Top of Supplied data
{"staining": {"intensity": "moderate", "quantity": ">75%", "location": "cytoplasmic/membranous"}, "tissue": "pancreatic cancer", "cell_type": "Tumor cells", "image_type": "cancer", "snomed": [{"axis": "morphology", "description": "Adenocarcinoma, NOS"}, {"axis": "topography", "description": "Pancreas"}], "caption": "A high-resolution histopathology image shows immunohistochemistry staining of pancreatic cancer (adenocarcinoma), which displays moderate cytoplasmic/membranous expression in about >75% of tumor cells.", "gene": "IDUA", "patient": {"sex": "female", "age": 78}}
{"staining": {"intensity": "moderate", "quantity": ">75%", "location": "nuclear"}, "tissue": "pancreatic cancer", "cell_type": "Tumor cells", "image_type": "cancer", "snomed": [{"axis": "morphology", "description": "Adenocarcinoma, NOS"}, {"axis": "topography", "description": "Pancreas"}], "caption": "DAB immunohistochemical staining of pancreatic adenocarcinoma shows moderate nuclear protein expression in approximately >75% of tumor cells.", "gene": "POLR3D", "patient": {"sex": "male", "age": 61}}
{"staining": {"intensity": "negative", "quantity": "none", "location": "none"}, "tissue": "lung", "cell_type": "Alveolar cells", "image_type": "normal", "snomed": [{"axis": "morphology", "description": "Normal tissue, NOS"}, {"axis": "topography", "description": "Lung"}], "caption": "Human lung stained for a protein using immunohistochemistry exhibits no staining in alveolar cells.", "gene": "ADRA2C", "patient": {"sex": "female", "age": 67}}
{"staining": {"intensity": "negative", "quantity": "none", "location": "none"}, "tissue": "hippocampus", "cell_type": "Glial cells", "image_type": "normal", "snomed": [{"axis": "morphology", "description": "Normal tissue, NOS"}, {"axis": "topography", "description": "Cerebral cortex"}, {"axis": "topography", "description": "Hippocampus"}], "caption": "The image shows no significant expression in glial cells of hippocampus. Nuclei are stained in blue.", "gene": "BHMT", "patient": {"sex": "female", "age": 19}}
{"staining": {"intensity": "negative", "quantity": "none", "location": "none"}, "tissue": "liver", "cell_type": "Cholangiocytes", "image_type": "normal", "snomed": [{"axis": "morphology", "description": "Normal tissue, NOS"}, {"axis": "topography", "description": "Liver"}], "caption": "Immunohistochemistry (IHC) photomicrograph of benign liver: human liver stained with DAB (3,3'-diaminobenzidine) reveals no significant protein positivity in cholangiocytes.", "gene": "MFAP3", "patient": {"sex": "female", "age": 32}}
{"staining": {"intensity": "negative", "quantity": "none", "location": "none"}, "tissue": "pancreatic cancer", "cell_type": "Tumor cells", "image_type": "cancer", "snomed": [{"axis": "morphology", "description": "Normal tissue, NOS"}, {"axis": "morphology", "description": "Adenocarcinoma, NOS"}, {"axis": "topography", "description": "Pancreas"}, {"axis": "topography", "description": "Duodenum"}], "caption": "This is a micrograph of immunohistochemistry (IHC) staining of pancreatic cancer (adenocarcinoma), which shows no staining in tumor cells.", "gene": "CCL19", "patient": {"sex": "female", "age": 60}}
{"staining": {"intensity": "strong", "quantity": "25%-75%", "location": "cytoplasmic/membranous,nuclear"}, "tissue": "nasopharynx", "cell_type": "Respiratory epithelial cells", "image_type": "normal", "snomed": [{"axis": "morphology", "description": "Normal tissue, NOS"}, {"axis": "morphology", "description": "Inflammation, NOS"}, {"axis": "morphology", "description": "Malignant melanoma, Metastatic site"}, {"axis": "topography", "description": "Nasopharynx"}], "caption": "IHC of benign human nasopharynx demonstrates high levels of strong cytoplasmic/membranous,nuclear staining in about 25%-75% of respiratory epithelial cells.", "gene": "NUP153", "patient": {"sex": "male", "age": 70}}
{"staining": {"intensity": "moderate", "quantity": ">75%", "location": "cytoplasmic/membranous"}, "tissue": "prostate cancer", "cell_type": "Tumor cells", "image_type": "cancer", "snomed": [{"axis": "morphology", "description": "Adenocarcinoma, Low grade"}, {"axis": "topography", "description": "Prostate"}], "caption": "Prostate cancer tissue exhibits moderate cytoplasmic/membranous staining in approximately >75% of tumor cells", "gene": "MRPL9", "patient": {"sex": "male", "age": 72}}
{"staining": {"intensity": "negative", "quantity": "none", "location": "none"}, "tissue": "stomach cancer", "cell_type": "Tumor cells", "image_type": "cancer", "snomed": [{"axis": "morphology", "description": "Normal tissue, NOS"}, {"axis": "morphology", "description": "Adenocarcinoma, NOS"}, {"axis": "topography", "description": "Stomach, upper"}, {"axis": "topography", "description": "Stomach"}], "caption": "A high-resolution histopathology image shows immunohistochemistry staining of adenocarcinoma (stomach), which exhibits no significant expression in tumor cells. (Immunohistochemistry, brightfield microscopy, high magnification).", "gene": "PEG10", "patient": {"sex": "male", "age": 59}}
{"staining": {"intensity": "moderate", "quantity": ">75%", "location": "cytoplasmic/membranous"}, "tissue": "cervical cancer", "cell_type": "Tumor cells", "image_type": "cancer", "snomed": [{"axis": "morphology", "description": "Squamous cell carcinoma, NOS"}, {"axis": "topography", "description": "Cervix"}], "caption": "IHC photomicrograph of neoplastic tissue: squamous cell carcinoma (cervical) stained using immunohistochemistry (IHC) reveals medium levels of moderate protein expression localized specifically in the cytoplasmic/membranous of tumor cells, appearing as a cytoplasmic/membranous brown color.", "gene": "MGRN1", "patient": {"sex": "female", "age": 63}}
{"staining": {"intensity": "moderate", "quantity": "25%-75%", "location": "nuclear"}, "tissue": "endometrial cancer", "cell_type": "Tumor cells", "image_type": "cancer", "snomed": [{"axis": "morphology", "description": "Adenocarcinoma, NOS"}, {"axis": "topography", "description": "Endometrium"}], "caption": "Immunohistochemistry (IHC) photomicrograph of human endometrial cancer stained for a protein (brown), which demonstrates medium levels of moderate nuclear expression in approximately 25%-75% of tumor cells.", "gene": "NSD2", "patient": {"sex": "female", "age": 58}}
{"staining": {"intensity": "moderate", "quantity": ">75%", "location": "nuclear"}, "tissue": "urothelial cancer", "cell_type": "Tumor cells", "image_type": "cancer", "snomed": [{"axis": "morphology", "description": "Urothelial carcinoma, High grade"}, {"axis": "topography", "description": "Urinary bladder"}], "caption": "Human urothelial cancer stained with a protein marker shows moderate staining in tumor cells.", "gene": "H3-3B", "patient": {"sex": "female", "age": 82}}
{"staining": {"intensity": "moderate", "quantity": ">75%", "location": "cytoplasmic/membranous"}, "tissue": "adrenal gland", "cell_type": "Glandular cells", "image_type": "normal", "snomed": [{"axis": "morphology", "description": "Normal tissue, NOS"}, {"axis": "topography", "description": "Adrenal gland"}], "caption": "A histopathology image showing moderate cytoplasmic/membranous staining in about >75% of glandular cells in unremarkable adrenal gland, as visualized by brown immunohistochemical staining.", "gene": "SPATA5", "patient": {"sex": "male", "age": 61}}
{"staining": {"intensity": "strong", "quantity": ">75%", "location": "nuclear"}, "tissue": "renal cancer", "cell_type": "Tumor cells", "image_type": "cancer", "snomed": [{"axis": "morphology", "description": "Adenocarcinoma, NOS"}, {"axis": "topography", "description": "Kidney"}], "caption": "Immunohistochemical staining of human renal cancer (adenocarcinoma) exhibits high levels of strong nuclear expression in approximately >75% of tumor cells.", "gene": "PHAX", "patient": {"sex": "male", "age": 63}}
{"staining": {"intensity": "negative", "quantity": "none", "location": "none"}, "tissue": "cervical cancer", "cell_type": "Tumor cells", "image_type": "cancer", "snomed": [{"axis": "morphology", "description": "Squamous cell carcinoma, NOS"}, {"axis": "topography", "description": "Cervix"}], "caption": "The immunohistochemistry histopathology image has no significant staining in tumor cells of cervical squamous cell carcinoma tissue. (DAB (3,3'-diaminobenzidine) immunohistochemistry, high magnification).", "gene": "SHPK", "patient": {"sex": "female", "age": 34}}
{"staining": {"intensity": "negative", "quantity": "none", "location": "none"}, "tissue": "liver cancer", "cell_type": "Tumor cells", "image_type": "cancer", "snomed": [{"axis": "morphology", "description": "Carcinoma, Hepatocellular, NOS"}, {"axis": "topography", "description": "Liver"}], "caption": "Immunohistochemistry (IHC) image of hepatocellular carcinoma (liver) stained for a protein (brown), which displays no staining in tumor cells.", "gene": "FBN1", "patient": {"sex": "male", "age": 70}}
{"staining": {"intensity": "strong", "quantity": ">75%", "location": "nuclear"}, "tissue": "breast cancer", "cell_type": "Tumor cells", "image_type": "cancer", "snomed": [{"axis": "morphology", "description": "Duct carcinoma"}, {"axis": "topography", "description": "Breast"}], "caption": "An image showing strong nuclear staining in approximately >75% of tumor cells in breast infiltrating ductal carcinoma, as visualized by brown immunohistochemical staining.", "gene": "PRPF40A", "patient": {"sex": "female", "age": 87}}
Bottom of Supplied data
== Exercise ==
Out of the material above, output word for word the line with "histopathology image showing", the line with "staining of human", and all lines between them, with nothing else.

== Response below ==
{"staining": {"intensity": "moderate", "quantity": ">75%", "location": "cytoplasmic/membranous"}, "tissue": "adrenal gland", "cell_type": "Glandular cells", "image_type": "normal", "snomed": [{"axis": "morphology", "description": "Normal tissue, NOS"}, {"axis": "topography", "description": "Adrenal gland"}], "caption": "A histopathology image showing moderate cytoplasmic/membranous staining in about >75% of glandular cells in unremarkable adrenal gland, as visualized by brown immunohistochemical staining.", "gene": "SPATA5", "patient": {"sex": "male", "age": 61}}
{"staining": {"intensity": "strong", "quantity": ">75%", "location": "nuclear"}, "tissue": "renal cancer", "cell_type": "Tumor cells", "image_type": "cancer", "snomed": [{"axis": "morphology", "description": "Adenocarcinoma, NOS"}, {"axis": "topography", "description": "Kidney"}], "caption": "Immunohistochemical staining of human renal cancer (adenocarcinoma) exhibits high levels of strong nuclear expression in approximately >75% of tumor cells.", "gene": "PHAX", "patient": {"sex": "male", "age": 63}}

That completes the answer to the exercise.